Это был такой мрак, такая измена убеждениям, черт знает что, и, главное, я сознавал, что измена и мрак, а вот же хватался за химеры. Почему? Зачем? Не из потребности ли в покаянии? В покаянии не пред Ашиновым, а пред самим собой, это-то я знал твердо. Но тотчас следом вот что: но ежели пред собою, тогда почему ж и не пред Ашиновым? А тогда следом такое: но коли пред Ашиновым, то не змеиный ли извив, ценою которого ты втайне жаждешь избавиться от застенка и ужаса неизвестности?
Но выдавались и такие дни и ночи, когда я был один на один, лоб в лоб: я и нагая истина – с колонией покончено (не формально, а в сердцевине, в корне), эксперимент потерпел крах, занавес опускается.
Я думал о том, какое несчастье несет истина, похожая на электрическое солнце (вспоминал фонарь канонерки, что гналась за нами в Красном море). Сильный свет, но мертвенный, выхватывает клок из хаоса, беспощадно отграничивает, но дальше-то, в самый хаос, во тьму – ни единого лучика. У такой истины нет свойств путеводности. И вот жужжишь и бьешься, как муха на липучей бумаге, а вне социального я тогда ничего не различал.
Был только один человек, которого я жаждал видеть и слышать, – Софья Ивановна Ашинова. Я положил правилом не упоминать этого имени, но тут речь не о чувствах, прошу верить, а о том, что мне тогда почему-то все время воображалось, что она словно бы обладает каким-то магическим кристаллом, и вот стоит взглянуть сквозь него, как все определится и установится.
Мне даже порой чудилось, что Софья Ивановна ищет встречи со мною, чудилось, что она придет, непременно придет, но она все не приходила. И все-таки мы встретились, ненароком и накоротке, а встретились.

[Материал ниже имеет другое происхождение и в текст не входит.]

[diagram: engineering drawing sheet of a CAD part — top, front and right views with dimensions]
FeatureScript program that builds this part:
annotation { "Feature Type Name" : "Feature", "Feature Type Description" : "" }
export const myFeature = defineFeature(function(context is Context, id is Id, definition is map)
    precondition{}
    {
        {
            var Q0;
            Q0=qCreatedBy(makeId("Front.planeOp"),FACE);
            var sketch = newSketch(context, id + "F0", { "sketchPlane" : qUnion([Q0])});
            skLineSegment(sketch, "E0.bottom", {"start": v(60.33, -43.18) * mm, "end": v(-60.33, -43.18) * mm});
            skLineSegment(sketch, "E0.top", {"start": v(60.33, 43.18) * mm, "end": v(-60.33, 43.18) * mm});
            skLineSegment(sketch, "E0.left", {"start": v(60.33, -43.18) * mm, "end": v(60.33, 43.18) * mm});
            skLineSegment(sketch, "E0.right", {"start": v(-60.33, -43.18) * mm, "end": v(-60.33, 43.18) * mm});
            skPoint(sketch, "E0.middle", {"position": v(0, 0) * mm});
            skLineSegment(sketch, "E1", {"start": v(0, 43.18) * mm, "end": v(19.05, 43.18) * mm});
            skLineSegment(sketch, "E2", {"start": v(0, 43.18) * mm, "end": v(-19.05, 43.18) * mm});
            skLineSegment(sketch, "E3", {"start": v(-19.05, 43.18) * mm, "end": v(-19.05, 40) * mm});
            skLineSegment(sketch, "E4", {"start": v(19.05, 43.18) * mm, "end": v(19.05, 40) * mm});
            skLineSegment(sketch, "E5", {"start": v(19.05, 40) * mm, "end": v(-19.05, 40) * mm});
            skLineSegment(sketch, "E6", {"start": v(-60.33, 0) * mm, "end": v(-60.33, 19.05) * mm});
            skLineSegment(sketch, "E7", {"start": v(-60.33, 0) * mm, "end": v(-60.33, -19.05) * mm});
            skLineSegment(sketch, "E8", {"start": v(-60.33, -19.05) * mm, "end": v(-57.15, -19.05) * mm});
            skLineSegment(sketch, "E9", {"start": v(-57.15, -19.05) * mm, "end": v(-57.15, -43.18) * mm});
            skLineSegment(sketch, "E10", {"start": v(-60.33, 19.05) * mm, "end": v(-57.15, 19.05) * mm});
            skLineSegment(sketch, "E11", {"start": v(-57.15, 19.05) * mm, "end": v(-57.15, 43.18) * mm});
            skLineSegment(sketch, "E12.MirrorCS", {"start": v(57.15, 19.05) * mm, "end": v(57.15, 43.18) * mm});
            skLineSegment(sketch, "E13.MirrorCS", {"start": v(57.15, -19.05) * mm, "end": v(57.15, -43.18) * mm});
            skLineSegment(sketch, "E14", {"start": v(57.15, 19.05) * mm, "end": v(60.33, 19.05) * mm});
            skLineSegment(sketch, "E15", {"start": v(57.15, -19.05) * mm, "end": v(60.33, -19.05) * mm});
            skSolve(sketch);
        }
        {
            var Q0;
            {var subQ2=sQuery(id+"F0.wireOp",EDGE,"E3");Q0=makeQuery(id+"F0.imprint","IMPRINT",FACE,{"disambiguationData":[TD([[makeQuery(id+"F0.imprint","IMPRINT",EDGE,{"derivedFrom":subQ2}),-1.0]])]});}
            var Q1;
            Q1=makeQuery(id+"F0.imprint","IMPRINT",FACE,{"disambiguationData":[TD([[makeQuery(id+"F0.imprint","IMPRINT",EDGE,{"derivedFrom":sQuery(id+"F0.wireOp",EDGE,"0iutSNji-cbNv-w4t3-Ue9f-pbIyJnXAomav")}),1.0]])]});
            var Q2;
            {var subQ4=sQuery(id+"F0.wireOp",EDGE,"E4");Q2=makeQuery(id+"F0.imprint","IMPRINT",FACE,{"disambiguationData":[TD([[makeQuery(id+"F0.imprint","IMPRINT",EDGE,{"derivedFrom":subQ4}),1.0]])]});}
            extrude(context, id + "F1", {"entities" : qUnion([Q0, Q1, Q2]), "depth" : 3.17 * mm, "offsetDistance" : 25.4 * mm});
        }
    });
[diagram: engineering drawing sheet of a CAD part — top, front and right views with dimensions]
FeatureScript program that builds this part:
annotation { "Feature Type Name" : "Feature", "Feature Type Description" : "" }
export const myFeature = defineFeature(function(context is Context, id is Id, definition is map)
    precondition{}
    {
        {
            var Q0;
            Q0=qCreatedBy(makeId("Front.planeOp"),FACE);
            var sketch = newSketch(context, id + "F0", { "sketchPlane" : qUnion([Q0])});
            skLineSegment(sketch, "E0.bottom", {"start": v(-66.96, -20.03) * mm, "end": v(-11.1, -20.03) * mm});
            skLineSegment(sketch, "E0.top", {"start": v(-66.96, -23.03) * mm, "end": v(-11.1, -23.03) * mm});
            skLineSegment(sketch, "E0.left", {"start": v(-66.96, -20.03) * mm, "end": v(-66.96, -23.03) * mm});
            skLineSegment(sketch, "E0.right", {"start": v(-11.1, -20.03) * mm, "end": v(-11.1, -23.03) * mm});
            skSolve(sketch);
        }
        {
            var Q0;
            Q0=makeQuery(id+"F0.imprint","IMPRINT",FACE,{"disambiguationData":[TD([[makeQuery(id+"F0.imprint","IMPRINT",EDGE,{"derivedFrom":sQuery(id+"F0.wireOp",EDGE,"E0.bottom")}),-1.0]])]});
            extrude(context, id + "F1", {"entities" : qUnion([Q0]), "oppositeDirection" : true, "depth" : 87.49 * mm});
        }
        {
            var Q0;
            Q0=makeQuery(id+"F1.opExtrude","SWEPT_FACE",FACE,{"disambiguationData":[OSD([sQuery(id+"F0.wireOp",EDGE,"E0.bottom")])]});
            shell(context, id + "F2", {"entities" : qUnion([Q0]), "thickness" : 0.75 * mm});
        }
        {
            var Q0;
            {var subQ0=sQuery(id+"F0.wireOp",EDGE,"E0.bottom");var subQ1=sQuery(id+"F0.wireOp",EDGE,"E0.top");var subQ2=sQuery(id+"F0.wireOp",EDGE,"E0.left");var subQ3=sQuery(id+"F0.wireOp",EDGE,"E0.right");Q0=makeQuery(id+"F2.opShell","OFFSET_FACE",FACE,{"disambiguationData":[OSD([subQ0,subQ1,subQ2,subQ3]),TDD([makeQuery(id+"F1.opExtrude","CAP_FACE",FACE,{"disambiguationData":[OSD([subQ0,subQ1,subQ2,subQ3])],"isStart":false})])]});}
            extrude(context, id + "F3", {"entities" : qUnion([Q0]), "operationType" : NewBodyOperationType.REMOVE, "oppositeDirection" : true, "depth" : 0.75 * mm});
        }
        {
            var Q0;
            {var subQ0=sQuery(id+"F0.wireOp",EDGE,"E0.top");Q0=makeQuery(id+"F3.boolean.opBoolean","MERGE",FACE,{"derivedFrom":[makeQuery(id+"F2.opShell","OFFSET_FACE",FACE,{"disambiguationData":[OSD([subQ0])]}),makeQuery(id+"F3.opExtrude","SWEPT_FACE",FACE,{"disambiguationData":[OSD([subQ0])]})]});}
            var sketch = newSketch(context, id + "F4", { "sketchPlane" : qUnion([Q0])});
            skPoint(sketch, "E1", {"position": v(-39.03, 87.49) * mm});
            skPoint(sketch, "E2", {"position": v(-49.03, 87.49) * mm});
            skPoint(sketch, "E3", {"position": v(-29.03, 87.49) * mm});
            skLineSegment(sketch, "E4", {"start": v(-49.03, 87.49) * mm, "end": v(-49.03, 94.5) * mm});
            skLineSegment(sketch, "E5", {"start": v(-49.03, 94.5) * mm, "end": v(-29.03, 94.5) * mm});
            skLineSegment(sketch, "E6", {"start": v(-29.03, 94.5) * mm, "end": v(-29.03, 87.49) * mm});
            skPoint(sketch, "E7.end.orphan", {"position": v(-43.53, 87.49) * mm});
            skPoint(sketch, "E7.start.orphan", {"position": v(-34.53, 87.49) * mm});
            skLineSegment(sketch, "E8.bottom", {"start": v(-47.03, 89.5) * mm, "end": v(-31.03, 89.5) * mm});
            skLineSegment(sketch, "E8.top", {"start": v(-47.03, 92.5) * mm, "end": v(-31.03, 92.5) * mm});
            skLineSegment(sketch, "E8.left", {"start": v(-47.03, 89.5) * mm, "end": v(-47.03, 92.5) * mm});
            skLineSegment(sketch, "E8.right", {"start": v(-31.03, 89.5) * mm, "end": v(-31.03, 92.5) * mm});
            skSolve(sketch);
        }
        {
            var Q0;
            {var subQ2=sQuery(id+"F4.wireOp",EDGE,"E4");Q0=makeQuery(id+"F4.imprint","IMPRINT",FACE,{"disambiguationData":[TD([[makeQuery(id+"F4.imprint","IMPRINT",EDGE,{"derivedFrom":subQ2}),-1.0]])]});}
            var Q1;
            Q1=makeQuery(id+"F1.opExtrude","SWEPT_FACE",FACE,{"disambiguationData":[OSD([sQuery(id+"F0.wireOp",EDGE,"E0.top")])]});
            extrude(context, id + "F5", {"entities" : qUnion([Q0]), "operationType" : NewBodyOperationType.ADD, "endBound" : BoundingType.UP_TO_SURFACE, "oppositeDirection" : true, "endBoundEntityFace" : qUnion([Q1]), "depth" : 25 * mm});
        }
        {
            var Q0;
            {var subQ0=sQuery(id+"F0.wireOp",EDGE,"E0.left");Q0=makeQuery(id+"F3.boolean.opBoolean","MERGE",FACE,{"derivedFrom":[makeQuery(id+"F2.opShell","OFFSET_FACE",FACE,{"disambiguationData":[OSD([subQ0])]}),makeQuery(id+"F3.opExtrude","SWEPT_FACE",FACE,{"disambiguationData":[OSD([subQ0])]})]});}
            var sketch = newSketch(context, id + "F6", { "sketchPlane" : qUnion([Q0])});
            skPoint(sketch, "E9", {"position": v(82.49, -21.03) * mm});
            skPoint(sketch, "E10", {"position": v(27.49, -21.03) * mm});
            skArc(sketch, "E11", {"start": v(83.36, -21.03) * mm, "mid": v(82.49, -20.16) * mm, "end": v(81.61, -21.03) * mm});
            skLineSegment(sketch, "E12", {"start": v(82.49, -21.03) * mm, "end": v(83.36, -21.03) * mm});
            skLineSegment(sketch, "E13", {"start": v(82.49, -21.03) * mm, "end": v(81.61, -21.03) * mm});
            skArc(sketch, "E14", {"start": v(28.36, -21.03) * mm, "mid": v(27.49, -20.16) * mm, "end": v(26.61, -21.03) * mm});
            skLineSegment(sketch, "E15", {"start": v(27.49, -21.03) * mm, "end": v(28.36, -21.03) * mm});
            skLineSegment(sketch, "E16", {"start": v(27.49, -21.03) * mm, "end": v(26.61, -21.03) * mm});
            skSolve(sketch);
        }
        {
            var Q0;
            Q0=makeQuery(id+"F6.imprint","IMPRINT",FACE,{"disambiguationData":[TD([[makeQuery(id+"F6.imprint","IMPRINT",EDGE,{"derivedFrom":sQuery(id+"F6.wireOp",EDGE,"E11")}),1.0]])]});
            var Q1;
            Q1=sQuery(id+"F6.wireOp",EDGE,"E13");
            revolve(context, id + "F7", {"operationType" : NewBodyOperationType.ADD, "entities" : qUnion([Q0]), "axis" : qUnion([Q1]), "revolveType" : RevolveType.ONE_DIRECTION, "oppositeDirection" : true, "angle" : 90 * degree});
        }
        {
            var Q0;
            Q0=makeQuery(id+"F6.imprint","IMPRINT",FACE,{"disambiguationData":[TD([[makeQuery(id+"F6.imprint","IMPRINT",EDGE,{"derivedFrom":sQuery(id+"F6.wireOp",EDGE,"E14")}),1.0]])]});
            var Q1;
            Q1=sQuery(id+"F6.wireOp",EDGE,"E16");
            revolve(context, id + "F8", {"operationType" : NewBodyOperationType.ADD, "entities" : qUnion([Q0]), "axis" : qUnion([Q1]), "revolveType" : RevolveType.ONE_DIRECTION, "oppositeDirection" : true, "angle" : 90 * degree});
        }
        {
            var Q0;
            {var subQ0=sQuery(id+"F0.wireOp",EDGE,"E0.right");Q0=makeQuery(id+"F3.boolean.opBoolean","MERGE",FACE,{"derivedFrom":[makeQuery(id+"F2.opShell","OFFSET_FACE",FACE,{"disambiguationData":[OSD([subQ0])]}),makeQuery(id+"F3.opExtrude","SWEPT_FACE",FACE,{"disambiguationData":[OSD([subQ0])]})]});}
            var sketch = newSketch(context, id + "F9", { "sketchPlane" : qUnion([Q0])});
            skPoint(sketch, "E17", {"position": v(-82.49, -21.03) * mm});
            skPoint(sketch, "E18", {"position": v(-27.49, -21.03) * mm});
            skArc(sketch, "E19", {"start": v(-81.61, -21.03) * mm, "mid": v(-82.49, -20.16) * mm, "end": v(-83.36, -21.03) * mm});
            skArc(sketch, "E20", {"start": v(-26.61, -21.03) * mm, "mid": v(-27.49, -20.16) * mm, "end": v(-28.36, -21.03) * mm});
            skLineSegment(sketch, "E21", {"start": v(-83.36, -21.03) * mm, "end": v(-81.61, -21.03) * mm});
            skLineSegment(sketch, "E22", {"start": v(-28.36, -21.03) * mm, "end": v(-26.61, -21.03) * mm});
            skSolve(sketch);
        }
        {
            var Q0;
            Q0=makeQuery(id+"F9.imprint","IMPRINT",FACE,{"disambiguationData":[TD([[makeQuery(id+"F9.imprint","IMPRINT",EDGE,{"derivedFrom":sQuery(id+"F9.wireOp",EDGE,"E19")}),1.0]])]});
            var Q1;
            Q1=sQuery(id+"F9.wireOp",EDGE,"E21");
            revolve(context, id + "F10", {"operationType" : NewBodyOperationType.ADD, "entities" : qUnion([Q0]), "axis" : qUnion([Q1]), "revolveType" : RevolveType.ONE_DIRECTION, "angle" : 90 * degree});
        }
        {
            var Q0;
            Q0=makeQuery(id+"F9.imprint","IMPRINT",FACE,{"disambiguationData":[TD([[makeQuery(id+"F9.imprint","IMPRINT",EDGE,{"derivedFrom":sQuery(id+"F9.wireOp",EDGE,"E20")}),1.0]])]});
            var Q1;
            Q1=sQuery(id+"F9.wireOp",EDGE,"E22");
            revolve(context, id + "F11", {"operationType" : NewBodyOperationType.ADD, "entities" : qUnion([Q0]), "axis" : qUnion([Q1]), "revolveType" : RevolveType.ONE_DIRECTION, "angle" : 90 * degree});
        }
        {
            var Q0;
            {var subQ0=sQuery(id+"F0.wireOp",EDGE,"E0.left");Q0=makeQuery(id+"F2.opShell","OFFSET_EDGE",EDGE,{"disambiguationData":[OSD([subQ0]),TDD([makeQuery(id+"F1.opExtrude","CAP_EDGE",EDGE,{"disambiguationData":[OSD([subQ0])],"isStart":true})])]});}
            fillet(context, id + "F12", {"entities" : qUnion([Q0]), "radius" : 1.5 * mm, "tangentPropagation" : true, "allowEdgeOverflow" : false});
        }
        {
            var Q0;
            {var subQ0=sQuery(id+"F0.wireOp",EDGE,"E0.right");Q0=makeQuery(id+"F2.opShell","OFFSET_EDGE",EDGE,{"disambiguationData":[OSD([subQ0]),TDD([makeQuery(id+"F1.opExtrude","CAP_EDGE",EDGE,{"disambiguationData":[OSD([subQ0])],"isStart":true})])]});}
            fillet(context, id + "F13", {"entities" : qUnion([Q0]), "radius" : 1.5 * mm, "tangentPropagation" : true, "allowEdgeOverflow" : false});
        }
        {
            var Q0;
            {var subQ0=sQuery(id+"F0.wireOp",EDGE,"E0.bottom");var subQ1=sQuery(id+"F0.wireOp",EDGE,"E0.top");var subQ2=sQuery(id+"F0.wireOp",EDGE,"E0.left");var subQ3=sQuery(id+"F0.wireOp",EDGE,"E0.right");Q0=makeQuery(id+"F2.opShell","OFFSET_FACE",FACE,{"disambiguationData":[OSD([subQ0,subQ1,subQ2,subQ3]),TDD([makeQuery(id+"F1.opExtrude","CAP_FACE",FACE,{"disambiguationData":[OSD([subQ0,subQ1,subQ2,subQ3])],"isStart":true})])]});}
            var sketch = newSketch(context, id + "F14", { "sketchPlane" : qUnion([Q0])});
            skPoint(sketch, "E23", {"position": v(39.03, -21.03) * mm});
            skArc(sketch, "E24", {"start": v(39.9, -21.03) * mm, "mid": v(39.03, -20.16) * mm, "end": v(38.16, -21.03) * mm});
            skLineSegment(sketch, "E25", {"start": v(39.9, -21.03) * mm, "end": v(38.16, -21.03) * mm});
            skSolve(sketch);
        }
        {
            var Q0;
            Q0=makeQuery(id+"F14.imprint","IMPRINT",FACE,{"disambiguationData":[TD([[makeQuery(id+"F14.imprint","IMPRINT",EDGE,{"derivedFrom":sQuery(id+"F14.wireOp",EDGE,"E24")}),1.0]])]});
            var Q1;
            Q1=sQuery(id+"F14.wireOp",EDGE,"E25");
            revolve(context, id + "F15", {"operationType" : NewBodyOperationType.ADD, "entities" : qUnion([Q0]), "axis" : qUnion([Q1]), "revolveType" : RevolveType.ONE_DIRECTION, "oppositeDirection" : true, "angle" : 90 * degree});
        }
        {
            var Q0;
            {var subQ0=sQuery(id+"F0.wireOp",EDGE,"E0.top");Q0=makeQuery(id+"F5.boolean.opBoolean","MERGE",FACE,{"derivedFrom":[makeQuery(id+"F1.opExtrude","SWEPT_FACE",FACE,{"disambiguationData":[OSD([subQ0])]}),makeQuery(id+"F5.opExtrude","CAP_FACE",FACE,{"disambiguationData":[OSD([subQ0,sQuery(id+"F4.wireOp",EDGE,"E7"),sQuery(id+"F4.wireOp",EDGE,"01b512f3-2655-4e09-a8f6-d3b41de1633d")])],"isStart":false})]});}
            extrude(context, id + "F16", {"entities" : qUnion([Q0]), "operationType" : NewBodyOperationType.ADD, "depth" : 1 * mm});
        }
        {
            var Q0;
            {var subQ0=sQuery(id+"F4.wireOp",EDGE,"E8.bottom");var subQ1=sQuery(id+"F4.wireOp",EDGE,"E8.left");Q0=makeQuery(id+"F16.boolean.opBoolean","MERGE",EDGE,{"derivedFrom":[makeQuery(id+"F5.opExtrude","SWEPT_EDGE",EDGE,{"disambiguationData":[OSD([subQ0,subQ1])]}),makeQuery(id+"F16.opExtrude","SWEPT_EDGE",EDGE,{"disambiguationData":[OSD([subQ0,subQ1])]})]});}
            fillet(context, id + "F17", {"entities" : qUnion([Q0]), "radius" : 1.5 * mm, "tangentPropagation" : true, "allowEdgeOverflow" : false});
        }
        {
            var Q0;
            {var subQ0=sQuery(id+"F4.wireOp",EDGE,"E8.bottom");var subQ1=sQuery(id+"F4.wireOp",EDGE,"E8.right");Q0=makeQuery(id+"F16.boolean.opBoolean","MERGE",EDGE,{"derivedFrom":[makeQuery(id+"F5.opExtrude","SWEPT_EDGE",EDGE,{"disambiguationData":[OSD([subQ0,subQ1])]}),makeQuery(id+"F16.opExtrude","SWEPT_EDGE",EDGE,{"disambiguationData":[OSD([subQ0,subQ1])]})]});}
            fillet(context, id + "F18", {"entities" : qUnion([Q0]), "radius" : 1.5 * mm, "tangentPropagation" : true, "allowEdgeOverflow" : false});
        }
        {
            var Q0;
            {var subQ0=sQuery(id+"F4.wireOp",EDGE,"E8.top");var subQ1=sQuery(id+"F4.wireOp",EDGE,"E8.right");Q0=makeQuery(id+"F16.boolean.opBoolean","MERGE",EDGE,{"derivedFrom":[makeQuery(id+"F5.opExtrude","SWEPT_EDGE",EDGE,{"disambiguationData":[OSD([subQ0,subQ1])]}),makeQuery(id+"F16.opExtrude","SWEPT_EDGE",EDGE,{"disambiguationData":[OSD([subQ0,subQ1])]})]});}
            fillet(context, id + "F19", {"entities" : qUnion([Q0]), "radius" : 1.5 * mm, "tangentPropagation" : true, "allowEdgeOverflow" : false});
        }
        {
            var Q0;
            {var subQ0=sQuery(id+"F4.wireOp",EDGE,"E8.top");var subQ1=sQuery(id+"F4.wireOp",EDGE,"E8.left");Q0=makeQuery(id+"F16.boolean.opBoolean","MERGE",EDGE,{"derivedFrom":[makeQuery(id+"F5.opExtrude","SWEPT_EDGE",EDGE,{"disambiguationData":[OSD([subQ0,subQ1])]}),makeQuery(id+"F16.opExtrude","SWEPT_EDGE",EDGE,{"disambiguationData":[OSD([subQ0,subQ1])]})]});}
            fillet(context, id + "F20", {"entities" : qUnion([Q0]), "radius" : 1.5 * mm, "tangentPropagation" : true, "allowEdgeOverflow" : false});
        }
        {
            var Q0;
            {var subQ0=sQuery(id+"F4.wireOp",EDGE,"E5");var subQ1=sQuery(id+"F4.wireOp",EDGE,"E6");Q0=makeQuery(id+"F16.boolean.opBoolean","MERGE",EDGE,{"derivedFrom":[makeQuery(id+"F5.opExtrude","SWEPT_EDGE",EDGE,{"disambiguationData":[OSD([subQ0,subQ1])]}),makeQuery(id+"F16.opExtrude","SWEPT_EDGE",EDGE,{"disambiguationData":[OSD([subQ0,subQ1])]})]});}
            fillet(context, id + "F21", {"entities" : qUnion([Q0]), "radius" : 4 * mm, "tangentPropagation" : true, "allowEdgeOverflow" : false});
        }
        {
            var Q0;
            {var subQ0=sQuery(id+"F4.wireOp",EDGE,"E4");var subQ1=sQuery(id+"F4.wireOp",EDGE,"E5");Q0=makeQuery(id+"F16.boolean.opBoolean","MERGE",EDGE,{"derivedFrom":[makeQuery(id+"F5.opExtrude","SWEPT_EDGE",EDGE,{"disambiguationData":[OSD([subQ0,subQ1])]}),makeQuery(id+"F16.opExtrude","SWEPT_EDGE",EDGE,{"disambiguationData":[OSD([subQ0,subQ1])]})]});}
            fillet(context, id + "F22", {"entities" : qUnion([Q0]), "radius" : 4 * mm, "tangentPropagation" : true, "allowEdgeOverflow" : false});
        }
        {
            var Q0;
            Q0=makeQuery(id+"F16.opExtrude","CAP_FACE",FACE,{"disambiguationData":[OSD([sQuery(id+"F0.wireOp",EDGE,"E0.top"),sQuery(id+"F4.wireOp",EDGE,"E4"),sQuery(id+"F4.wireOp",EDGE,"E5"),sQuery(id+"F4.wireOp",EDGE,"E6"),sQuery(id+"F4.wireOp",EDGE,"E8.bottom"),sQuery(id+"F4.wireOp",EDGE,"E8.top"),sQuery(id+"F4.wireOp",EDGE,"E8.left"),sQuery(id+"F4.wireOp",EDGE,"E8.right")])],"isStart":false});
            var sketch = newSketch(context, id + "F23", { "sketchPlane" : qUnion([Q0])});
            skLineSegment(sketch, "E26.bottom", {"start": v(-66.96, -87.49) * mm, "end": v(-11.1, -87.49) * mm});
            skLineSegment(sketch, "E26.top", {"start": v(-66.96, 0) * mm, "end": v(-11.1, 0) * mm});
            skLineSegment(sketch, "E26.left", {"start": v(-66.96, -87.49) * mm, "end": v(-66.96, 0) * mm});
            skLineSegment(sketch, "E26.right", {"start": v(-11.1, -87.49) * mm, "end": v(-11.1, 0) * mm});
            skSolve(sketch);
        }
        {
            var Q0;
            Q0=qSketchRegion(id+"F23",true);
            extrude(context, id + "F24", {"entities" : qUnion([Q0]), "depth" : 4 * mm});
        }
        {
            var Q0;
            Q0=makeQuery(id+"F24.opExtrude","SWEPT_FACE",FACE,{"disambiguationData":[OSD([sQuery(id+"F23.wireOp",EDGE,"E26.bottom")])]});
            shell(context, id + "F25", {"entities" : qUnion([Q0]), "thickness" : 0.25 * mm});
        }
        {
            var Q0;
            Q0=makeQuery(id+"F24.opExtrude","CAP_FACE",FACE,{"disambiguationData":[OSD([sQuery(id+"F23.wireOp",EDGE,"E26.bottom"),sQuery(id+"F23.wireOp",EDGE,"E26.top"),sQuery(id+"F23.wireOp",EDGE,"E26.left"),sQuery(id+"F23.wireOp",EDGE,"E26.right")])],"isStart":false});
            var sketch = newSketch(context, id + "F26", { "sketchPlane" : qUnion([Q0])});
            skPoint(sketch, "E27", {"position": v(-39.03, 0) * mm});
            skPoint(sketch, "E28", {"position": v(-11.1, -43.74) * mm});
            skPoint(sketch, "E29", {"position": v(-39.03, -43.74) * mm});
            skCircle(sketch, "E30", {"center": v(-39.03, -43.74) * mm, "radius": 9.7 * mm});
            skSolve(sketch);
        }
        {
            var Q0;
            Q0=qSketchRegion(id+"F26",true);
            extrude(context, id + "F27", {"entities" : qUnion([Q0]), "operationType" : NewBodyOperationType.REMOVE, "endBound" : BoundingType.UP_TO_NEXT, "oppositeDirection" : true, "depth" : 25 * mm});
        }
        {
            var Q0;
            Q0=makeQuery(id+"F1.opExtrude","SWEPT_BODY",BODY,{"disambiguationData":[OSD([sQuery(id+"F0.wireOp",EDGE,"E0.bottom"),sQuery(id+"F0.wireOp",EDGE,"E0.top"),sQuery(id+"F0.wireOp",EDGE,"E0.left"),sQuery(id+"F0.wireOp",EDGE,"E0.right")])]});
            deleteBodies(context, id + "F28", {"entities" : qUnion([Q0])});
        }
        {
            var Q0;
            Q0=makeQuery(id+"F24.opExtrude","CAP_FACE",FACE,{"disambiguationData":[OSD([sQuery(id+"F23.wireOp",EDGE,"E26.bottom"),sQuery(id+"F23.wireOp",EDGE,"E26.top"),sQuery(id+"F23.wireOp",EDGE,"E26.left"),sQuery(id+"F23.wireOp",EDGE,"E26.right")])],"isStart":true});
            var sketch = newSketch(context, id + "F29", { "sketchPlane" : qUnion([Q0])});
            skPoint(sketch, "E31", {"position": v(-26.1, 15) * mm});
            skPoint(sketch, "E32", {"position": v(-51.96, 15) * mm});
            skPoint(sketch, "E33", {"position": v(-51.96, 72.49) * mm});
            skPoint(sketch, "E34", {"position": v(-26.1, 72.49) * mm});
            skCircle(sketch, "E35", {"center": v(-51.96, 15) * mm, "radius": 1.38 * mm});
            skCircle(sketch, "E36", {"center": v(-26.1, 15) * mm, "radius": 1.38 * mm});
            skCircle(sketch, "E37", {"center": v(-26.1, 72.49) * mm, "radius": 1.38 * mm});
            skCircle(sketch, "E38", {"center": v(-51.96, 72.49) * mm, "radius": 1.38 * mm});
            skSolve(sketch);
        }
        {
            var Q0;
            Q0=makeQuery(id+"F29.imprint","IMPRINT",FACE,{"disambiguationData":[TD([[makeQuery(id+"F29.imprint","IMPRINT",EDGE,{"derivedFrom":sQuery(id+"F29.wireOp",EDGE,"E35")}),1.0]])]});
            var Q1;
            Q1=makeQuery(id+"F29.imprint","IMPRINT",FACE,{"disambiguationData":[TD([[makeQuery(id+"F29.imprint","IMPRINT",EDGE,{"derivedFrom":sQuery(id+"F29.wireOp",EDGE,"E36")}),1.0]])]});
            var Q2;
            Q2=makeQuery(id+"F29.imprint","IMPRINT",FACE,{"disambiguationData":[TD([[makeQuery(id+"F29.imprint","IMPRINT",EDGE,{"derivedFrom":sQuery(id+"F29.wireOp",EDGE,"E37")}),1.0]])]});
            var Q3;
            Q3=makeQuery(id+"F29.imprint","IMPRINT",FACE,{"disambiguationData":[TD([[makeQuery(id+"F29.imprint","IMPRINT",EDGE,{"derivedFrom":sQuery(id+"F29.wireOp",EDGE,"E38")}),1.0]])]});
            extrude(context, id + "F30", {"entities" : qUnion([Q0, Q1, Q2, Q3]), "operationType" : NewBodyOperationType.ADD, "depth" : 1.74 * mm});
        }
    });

Нужно сказать, Джайранов, этот ашиновский полицмейстер, дозволял мне прогулки. Недальние, в стенах форта, и всегда почти на рассвете.
Не знаю причины, по какой Софья Ивановна поднялась в тот день столь рано, а только она поднялась, и мы встретились, а мой зоркий страж не посмел остановить супругу господина атамана.
Было мгновение, было, когда она порывисто, безотчетно протянула ко мне руки, и в ее глазах всплеснуло сострадание.
Конвоир почтительно приотстал, мы могли говорить, и я что-то говорил, мучительно стараясь сосредоточиться. А она, кажется, шептала какие-то утешения. Но мне-то ведь нужны были не утешения, то есть нужны, конечно, ее утешения, очень нужны, но все ж не в них было капитальное.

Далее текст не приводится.